4.

1.7K 49 2
                                    

Postanowiłam się przejść co nie było dobrym pomysłem. Kiedy szłam przez park zobaczyłam na ławce mojego byłego który był ze mną tylko dla kasy. Postanowiłam zawrucić ale niestety zauwarzył i zaczą za mną iść. Przyśpieszyłam kroku ale niestety było za późno bo poczułam jak ktoś mnie łapie za ramię. Odwróciłam się i zobaczyłam go a wspomnienia zaczęły wracać
*Wspomnienie*
Siedziałam sama w domu, mama poszła do pracy więc postanowiłam wyjść się przejść po parku. Ubrałam buty i kurtkę i wyszłam. Szłam ulicami Sosnowca aż nagle zobaczyłam parę całującą się na ławce. Niewiem czemu ale chłopak mi kogoś przypominał. Kiedy przechodziłam obok nich odkleili się a chłopak staną przedemną i zamarłam. Czyli on mnie zdradzał.
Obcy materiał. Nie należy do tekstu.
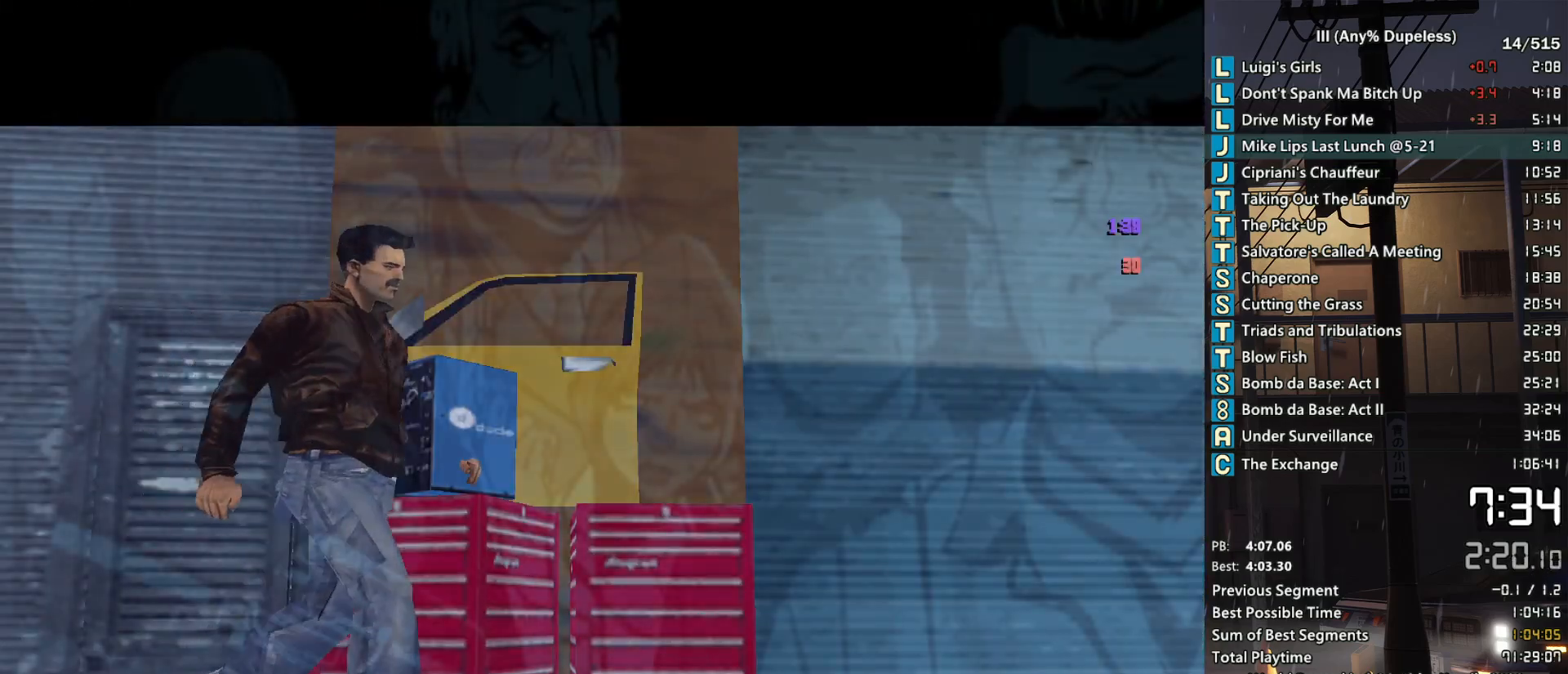
{"keys": ["f"], "mouse": [], "events": [[33, "mouse_left", "down"], [83, "space", "down"], [133, "mouse_left", "up"], [133, "space", "up"], [267, "f", "down"], [367, "f", "up"], [467, "f", "down"]]}
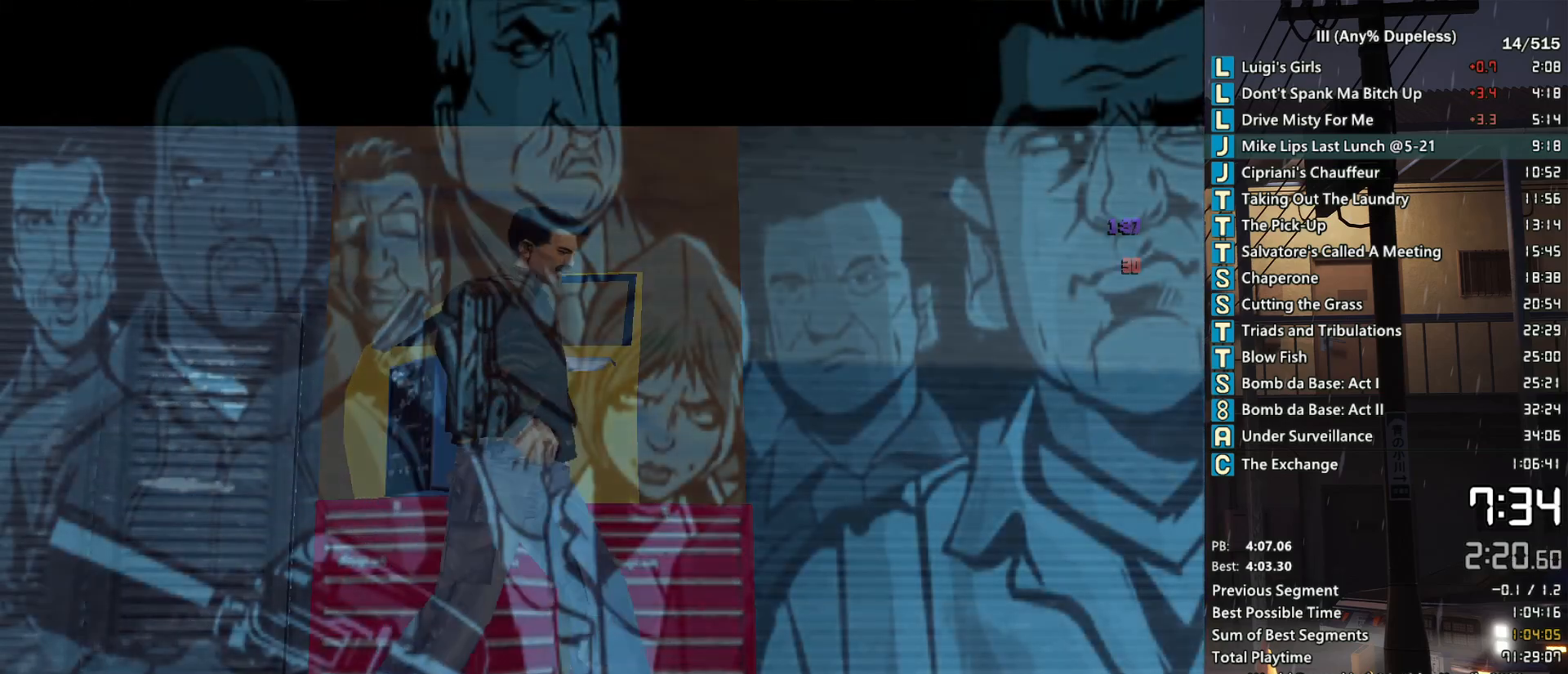
{"keys": ["f"], "mouse": [], "events": [[50, "f", "up"], [100, "f", "down"], [200, "f", "up"], [283, "f", "down"], [383, "f", "up"], [433, "f", "down"]]}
- Wiesz co? Dzięki za te 500 zł. Niestety musimy się roztać moją miłością jest ona - wskazał na blondynke która się głupio uśmiechała - A ty idź się bujaj! - Odparł i uderzył mnie z całej pety w brzuch a potem w policzek po czym uciekł z tą swoją blondynką. Poczułam na moim policzku spływające łzy. Poszłam do kiosku i poprosiłam o żyletki.
- 5 zł - odparła pani która wyglądała na smutną, wiedziała co chciałam zrobić. Poszłam do domu i zamknęłam się w łazience. W tym dniu byłam pierwszy raz szpitalu a blizny pozostały do dzisiaj
*Koniec Wspomnienia*
- Cześć Suko - Odparł mój "Były" a ja stałam i patrzałam na moje adidasy które w tym momencie były bardzo interesujące - No co? Szmato powiedz coś.
- A niby co mam mówić?
- Gówno - odparł i mnie kopną w brzuch, tak samo jak w dniu kiedy mnie zdradził. Poczułam mocny ból - dobrze ci tak
Walną mnie jeszcze raz w oko i uciekł. Ja jedynie usiadłam na ławce która była najbliżej i schowałam.twraz w dłoniach. Nagle poczułam czyjąś rękę na ramieniu i zobaczyłam przyjacieli Stuarta czyli Marcina i Adama ( Naruciaka ).
- Hej Justa, co się stało? - Zapytała Marcin
- Nie, nic
- Przecież widzimy - Tym razem odezwał się Adam.
- No dobra, powiem wam - wzięłam głęboki wdech i zaczęłam mówić - Właśnie spotkałam swojego byłego który tak jakby mnie pobił.....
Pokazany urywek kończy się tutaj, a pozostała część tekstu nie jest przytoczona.